El cardenal Amigo que, de ser menos amigo y menos buen fraile, hubiese tratado de excomulgar a Paco Pepe, le contestó, sin embargo, con una carta amable y llena de franciscana humildad. Y esa respuesta ha desarmado para siempre a de la Cigoña en sus ataques.

A mí, sin llegar a tanto, me pasó algo similar. Me enfrenté con él, por entender – yo – que se metía sin razón con quien era mi Obispo. Luego comprobé que no era así. Y, desde entonces, tan amigos.

Hoy evoco un texto que escribí, hace ya mucho tiempo (2007), a propósito de la primera vez que físicamente vi a Francisco José, en su pazo veraniego. Lo reproduzco con nostalgia y con agradecimiento:

“A veces los acontecimientos se encadenan o, al menos, se suceden. No se trata, ahora, de emprender una discusión con Hume sobre la vigencia del principio de causalidad. Me da lo mismo, a estos efectos, que las cosas simplemente vengan unas detrás de las otras o que un nexo las vincule entre sí.

Ayer estuve cerca de los “pazos de Ulloa”; una comarca real, aunque revestida del halo imaginario que tiene toda producción literaria; también la de la condesa de Pardo Bazán.

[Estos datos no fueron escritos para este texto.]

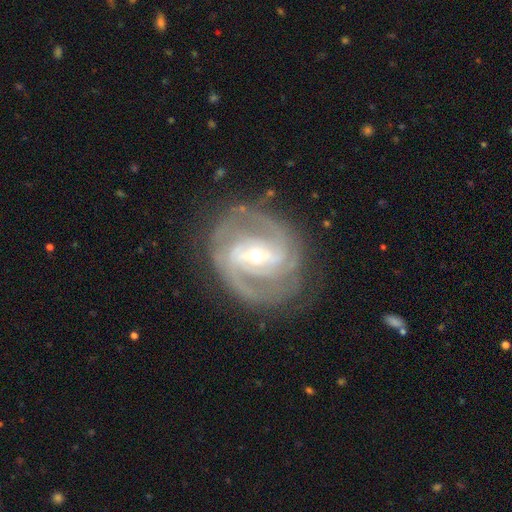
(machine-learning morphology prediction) Overall: featured or disk (90%). Edge-on disk: no (97%). Bar: strong (45%; weak 39%). Spiral arms: yes (97%). Spiral arm count: 2 (53%; 3 20%). Spiral winding: tight (50%; medium 42%). Bulge size: small (64%; moderate 33%). Merging: none (75%).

En su admirable novela, doña Emilia traza un retrato del mundo rural gallego y de su decadencia. En ‘Los pazos de Ulloa’, un sacerdote, don Julián Álvarez, pregunta, medio perdido, a un grupo de tres hombres – uno alto y bien barbado, otro de edad madura y condición baja, y a un tercero que ‘trascendía a clérigo, revelándose el sello formidable de la ordenación, que ni aun las llamas del infierno consiguen cancelar’ – si ‘pueden ustedes decirme si voy bien para casa del señor marqués de Ulloa’.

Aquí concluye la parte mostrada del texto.